CHICAGO — ShipShapes, a maker of customized direct mail, is touting to advertising and direct marketing agencies a transparent plastic product unlike any in the market.

The see-through product is trickier to design because marketers must add a white color element onto the piece. Business reply cards, tri-fold panels, magnets and product samples can be attached to the piece, which needs more education to gain market acceptance.

“That's why we work with the agency,” said Tom Becker, president of ShipShapes and its ImageWorks Manufacturing Inc. parent in Park Forest, IL. “When they send the file, many are not used to designing white plates and clear pieces that will show through.”

Becker's company was exhibiting April 7-8 at the Chicago Association of Direct Marketing's 51st Annual DM Days & Expo at Chicago's Navy Pier.

Major brands in telecommunications, consumer electronics and financial services are testing ShipShapes' new transparent plastic mailer. The company cannot disclose names at this stage of its clients' campaigns.

ShipShapes' forte is customized market mail, or pieces in all non-standard shapes and designs to gain the attention of the recipient. The company claims the perceived value of such mail is higher despite its costs. And the superior quality enables such mail to work for branding purposes.

“We're starting to see more high-value customers in automotive, telecom and pharmaceuticals,” Becker said. “Those are the ones we'd like to focus on right now.”

ShipShapes clients include Verizon, footwear cataloger Road Runner Sports, drug maker Genentech, Ford Motor Co.'s F-150 pickup truck co-branded with motorcycle giant Harley-Davidson and telecom firm TDS Metro.

Mailers from ShipShapes typically cost 80 cents to $1.50 per piece for printing, production and mailing. The expense has a reason. ShipShapes puts the customized mail pieces in a U.S. Postal Service Priority Mail box and ships them through the postal system to the local post office for carriers to distribute.

But, Becker admits, problems do arise. Take the mail piece for Ford's F-150 truck targeting its national retention file. The mailing required several isolated pieces to go to more local post offices nationwide than expected, which threatened to crash the allotted marketing budget.

So, 7 percent of the list had the ShipShapes mail piece shrink-wrapped to a backer board and mailed presort Standard.

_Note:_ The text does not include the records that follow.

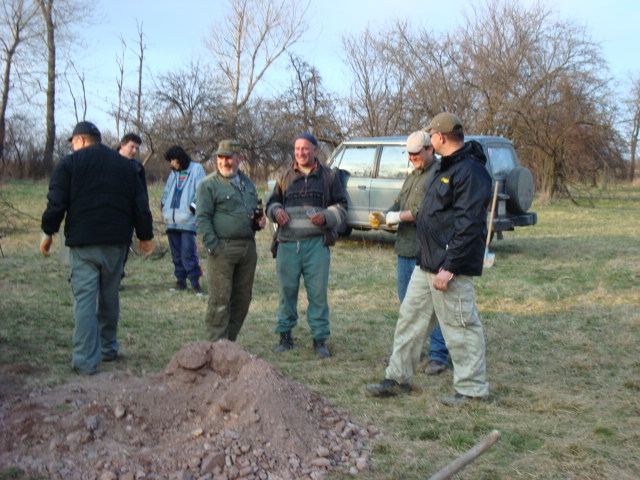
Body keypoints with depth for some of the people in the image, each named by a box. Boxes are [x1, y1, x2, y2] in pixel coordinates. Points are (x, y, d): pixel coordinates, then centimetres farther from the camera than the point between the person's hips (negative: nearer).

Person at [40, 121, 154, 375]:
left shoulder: (68, 164, 0)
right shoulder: (126, 165, 11)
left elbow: (56, 203, -5)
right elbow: (141, 205, 11)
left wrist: (48, 233, 7)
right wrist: (145, 236, 18)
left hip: (82, 242, -4)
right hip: (116, 242, 4)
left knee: (84, 298, -4)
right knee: (110, 296, 16)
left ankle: (86, 360, -7)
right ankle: (108, 348, 26)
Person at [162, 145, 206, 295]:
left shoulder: (196, 169, 0)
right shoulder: (173, 173, 20)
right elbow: (166, 191, 29)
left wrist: (195, 204, -17)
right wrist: (164, 206, 15)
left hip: (188, 221, -6)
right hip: (172, 221, 7)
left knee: (188, 253, -11)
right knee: (176, 254, 10)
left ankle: (195, 283, -3)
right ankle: (180, 281, 19)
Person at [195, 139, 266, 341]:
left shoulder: (247, 183, 18)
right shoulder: (209, 184, -2)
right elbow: (202, 218, -7)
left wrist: (259, 221, 7)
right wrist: (213, 247, -16)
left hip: (248, 248, 6)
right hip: (223, 248, -6)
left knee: (242, 299, 9)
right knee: (220, 301, -5)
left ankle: (230, 341, 20)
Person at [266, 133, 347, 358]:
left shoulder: (329, 176, 11)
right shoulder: (284, 177, 16)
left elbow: (341, 207, 10)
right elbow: (271, 203, 21)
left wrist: (326, 217, -10)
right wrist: (276, 211, -3)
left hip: (316, 244, -2)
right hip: (288, 244, 2)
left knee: (318, 292, -2)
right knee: (286, 291, 6)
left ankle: (320, 339, 8)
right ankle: (285, 335, 19)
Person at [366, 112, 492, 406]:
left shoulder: (471, 172, -17)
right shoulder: (444, 167, 15)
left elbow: (468, 226, -23)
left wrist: (449, 267, -25)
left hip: (450, 265, -10)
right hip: (427, 262, 10)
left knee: (459, 326, -1)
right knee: (411, 317, 14)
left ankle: (472, 390, 13)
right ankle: (398, 378, 24)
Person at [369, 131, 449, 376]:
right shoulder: (412, 176, 22)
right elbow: (399, 204, 21)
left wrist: (397, 217, -14)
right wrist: (382, 216, 1)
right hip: (406, 247, 9)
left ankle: (438, 355, 2)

“That portion of the mailing — the largest part of the drop-ship cost — now got back in line with the budget,” Becker said. “We're trying to help agencies budget for customized market mail.

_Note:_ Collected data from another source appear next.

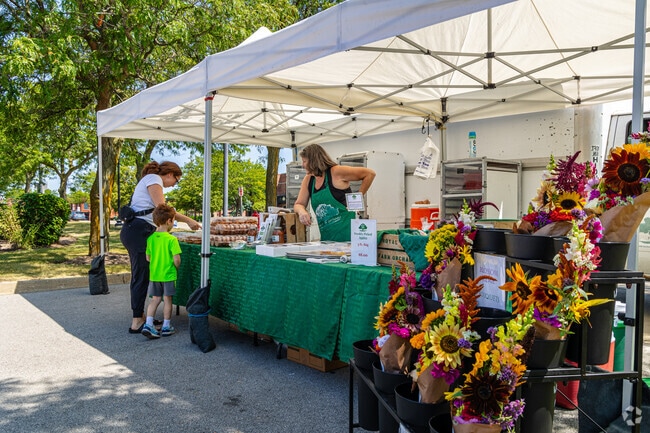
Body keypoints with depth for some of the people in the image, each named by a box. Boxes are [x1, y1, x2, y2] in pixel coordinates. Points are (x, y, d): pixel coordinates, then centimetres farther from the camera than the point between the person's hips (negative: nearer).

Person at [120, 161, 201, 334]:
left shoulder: (150, 180, 25)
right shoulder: (154, 179, -6)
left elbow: (157, 212, 18)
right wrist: (187, 220, -9)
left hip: (134, 231, 11)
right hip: (139, 231, -11)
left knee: (140, 276, 14)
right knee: (141, 276, -8)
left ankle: (139, 317, 22)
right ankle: (136, 323, -4)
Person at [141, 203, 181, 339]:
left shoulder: (150, 238, -1)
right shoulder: (171, 239, -16)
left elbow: (147, 257, 5)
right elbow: (176, 259, -19)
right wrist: (176, 267, 2)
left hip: (154, 274, 5)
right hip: (168, 274, -4)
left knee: (155, 299, 13)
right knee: (167, 299, 7)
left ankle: (148, 324, 3)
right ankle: (166, 327, 16)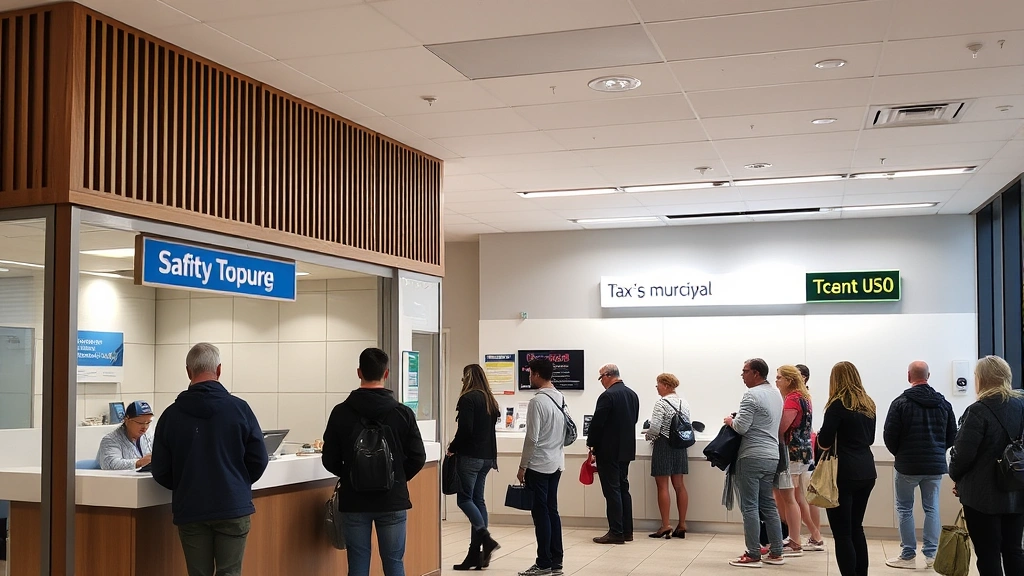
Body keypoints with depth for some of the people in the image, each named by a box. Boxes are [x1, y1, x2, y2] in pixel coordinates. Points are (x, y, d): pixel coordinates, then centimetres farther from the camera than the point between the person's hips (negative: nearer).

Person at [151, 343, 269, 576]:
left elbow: (160, 471, -1)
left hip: (190, 510, 1)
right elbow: (258, 460, -3)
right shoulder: (239, 408, -7)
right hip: (233, 507, -1)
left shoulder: (171, 414, -4)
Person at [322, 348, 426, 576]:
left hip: (354, 501, 0)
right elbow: (418, 458, -3)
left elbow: (330, 461, -3)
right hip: (393, 500, 0)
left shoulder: (341, 413, -6)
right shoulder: (403, 413, -6)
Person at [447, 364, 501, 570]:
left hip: (470, 456, -8)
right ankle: (476, 552, 8)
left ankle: (486, 539, -14)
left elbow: (465, 429, -18)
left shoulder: (468, 398, -11)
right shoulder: (490, 400, 14)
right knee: (477, 499, 8)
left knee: (465, 499, -1)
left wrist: (452, 448, -4)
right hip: (487, 456, 8)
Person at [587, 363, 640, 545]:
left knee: (612, 491, -4)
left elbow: (597, 423, -16)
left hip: (608, 451, -8)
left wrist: (591, 446, -3)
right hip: (626, 449, 8)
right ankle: (627, 531, 17)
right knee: (623, 488, 14)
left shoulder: (607, 396, -17)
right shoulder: (632, 395, 9)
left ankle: (616, 532, -2)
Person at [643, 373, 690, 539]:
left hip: (663, 446, -7)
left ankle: (666, 525, -2)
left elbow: (655, 428, -19)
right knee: (679, 485, 10)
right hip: (680, 446, 7)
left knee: (662, 486, -1)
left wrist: (647, 436, 1)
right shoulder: (684, 402, 7)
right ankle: (682, 525, 12)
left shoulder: (661, 404, -15)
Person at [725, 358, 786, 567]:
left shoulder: (751, 395, -13)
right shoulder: (776, 394, 15)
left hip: (752, 456, -9)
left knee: (750, 506, -3)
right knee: (768, 504, 14)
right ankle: (776, 553, 16)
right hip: (772, 456, 9)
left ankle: (753, 555, -2)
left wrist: (730, 421, 2)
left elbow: (741, 427, -19)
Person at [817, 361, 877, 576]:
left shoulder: (838, 405, -11)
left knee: (842, 533, -3)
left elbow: (824, 442, -14)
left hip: (843, 473, -7)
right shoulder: (868, 405, 10)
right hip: (866, 472, 7)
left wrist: (821, 439, 6)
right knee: (856, 528, 18)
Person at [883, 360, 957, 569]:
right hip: (936, 465, 4)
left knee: (905, 509, 6)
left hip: (908, 465, -4)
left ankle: (908, 555, 6)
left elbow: (889, 435, -11)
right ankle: (931, 554, 11)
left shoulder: (901, 402, -11)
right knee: (932, 508, 11)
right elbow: (952, 435, 7)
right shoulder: (943, 403, 2)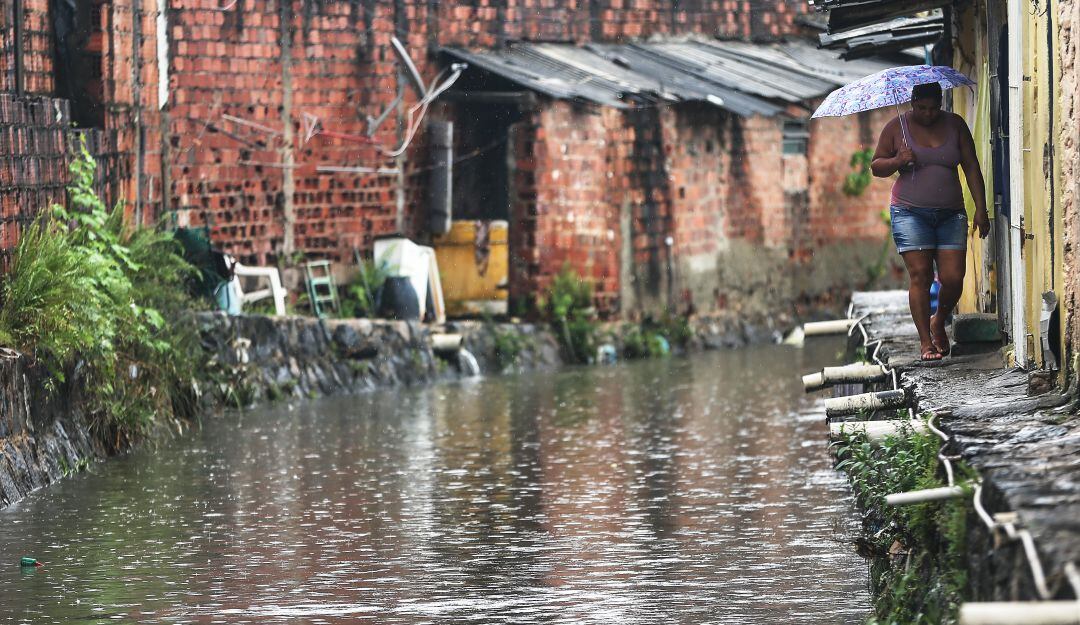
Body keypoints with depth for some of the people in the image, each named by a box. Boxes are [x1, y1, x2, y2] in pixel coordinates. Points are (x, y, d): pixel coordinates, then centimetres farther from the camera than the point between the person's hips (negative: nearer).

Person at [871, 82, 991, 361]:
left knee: (953, 278, -7)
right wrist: (897, 161, -15)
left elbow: (972, 167, 7)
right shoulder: (896, 127, 3)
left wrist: (981, 209, 1)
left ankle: (939, 322, 23)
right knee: (919, 274, -11)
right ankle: (925, 341, -4)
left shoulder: (955, 125, 7)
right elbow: (876, 166, 7)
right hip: (911, 212, -2)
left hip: (950, 214, 2)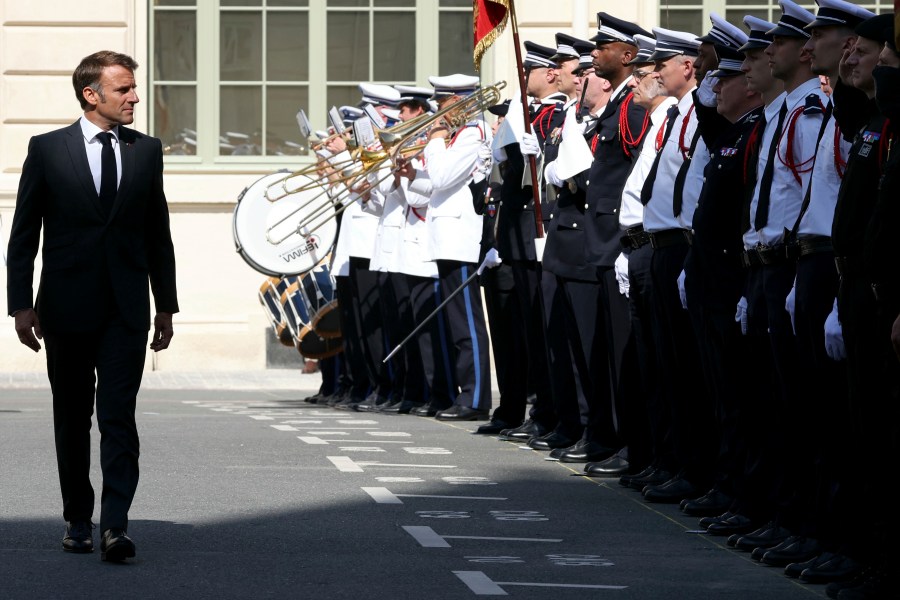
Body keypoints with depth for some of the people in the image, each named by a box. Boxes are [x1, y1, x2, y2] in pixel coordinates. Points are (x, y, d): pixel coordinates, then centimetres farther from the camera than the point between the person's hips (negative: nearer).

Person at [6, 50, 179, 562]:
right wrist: (22, 304, -4)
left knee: (119, 416, -10)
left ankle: (115, 525, -16)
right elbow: (23, 235, 2)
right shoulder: (47, 150, 1)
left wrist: (167, 306, 12)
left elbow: (158, 233, 13)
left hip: (126, 308, 1)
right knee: (72, 420, 9)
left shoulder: (147, 151, 8)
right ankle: (78, 520, 20)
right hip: (67, 306, 0)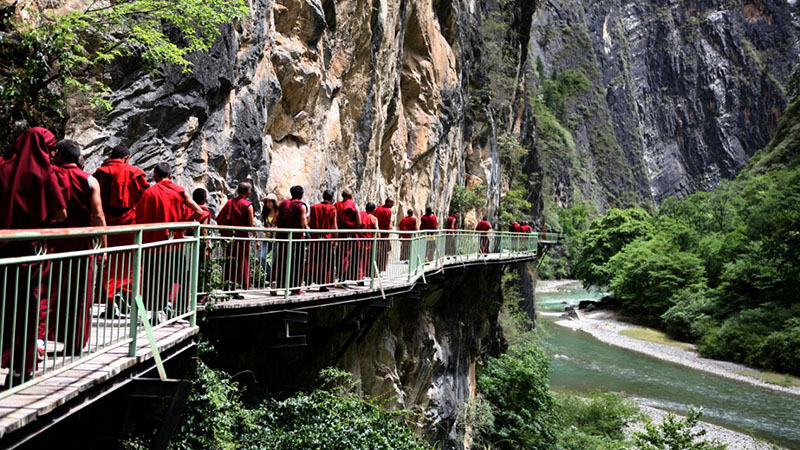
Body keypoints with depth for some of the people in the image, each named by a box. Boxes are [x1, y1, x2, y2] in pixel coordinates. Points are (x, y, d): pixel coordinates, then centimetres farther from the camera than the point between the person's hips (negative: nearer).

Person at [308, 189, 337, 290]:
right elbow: (334, 226, -5)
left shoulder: (314, 207, 4)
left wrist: (312, 234, 14)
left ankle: (310, 281, 12)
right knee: (325, 262, 4)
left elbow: (310, 223, 4)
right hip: (327, 238, -3)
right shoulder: (332, 209, -5)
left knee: (313, 261, 12)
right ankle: (323, 284, 4)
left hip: (315, 238, 3)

“We can also work with their design team for the creative,” he said. “Because it's a premium product, we're trying to work with data companies or the internal tracking mechanisms within companies to track ROI.”

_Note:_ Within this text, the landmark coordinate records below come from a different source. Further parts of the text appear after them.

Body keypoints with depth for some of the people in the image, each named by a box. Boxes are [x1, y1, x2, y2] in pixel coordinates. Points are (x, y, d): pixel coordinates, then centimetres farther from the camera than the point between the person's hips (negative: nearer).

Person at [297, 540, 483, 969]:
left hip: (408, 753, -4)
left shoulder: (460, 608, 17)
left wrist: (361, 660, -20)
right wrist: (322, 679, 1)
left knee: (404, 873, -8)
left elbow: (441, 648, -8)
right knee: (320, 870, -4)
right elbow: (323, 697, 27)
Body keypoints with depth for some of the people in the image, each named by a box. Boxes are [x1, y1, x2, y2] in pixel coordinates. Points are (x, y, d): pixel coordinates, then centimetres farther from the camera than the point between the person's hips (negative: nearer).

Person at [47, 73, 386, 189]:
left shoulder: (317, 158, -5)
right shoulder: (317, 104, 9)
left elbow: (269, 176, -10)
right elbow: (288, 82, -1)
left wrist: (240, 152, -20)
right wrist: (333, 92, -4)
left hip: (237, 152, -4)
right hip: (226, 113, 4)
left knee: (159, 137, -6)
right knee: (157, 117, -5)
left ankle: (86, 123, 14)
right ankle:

Of course, more proactive action is ideal to avoid surprising clients with unexpected costs when using customized mail. ShipShapes prefers to have agencies submit the mailing list right after they call to inquire about a customized mail piece. This makes it easier to estimate overall costs.

Why is it tough for agencies to yield their mailing lists earlier in the process?

“What happens is a lot of times they want the freshest data or they're pitching something months prior to the campaign,” Becker said. “If the data is unknown, we can run analyze previous mailing lists to better estimate the overall postage costs.”